Import single video file to SimBA project

Parameters
  • simba_ini_path (Union[str, os.PathLike]) – path to SimBA project config file in Configparser format

  • source_path (Union[str, os.PathLike]) – Path to video file outside SimBA project.

  • symlink (Optional[bool]) – If True, creates soft copy rather than hard copy. Default: False.

  • allowed_video_formats (Optional[Tuple[str]]) – Allowed video formats. DEFAULT: avi or mp4

  • overwrite (Optional[bool]) – If True, overwrites existing video if it exists in SimBA project. Else, raise FileExistError.

simba.utils.read_write.create_directory(path: Union[str, PathLike])[source]
simba.utils.read_write.drop_df_fields(data: DataFrame, fields: List[str], raise_error: Optional[bool] = False) DataFrame[source]

Drops specified fields in dataframe.

Parameters
  • pd.DataFrame – Data in pandas format.

  • fields (List[str]) – Columns to drop.

:return pd.DataFrame

simba.utils.read_write.find_all_videos_in_directory(directory: Union[str, PathLike], as_dict: Optional[bool] = False, raise_error: bool = False, video_formats: Optional[Tuple[str]] = ('.avi', '.mp4', '.mov', '.flv', '.m4v')) Union[dict, list][source]

Get all video file paths within a directory

Parameters
  • directory (str) – Directory to search for video files.
++++++
- Given task A
In the SimBA documentation, change "SimBA project" to "SimBA workspace" from "Import single video" to "copy. Default: False.".
- Given task B
What file extensions make up the default value of the video_formats parameter of find_all_videos_in_directory in the SimBA documentation?
- Given task C
Resume the SimBA documentation after its last line.
The material after this sentence is separate from the SimBA documentation.
++++++
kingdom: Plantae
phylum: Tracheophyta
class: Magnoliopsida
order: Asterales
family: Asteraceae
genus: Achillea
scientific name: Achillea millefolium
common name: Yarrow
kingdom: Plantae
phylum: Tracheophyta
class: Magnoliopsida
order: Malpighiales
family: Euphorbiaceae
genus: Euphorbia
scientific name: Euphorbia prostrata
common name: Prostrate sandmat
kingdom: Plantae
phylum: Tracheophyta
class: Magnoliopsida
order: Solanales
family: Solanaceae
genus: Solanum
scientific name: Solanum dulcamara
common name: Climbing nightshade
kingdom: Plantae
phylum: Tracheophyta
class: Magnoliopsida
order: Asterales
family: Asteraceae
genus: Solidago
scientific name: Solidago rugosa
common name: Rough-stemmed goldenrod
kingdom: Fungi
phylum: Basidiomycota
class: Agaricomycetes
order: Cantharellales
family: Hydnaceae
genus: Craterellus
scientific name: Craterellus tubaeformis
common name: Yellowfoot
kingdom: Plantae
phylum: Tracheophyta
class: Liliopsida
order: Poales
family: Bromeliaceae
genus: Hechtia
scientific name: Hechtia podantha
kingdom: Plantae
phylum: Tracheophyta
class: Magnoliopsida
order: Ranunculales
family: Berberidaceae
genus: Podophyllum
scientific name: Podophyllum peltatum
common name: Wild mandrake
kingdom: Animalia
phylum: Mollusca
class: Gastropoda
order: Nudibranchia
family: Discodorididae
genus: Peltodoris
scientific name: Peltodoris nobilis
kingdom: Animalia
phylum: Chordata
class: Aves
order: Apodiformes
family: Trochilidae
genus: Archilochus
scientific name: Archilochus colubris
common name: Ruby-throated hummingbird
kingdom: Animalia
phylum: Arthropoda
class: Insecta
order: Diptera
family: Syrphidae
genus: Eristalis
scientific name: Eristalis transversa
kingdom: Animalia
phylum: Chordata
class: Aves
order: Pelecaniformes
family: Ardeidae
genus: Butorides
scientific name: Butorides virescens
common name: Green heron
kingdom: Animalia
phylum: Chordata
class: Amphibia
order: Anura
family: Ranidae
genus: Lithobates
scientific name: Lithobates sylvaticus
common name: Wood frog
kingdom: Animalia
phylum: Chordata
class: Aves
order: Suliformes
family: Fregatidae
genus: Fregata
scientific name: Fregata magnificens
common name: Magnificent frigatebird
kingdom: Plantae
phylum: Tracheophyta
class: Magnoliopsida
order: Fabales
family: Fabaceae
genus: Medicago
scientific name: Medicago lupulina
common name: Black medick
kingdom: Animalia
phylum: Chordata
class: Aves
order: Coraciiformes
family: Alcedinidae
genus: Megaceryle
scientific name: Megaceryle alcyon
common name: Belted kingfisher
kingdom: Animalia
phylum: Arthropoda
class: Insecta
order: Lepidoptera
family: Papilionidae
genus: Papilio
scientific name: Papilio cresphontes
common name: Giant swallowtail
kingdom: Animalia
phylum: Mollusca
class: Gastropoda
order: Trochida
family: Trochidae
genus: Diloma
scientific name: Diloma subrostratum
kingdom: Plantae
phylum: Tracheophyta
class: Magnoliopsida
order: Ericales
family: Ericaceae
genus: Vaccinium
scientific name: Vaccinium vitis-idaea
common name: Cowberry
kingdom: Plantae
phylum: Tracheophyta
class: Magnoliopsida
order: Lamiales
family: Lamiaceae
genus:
++++++
- Answer A
Import single video file to SimBA workspace

Parameters
  • simba_ini_path (Union[str, os.PathLike]) – path to SimBA workspace config file in Configparser format

  • source_path (Union[str, os.PathLike]) – Path to video file outside SimBA workspace.

  • symlink (Optional[bool]) – If True, creates soft copy rather than hard copy. Default: False.

- Answer B
.avi, .mp4, .mov, .flv, .m4v

- Answer C
  • as_dict (bool) – If True, returns dictionary with the video name as key and file path as value.

  • raise_error (bool) – If True, raise error if no videos are found. Else, NoFileFoundWarning.

  • video_formats (Tuple[str]) – Acceptable video formats. Default: ‘.avi’, ‘.mp4’, ‘.mov’, ‘.flv’, ‘.m4v’.

:return List[str] or Dict[str, str] :raises NoFilesFoundError: If raise_error and directory has no files in formats video_formats.

Examples

>>> find_all_videos_in_directory(directory='project_folder/videos')
simba.utils.read_write.find_all_videos_in_project(videos_dir: Union[str, PathLike], basename: Optional[bool] = False) List[str][source]

Get filenames of .avi and .mp4 files within a directory

Parameters
  • videos_dir (str) – Directory holding video files.

  • basename (bool) – If true returns basenames, else file paths.

Example

>>> find_all_videos_in_project(videos_dir='project_folder/videos')
>>> ['project_folder/videos/Together_2.avi', 'project_folder/videos/Together_3.avi', 'project_folder/videos/Together_1.avi']
simba.utils.read_write.find_core_cnt() Tuple[int, int][source]

Find the local cpu count and quarter of the cpu counts.

Return int

The local cpu count

Return int

The local cpu count // 4

Example

>>> find_core_cnt()
>>> (8, 2)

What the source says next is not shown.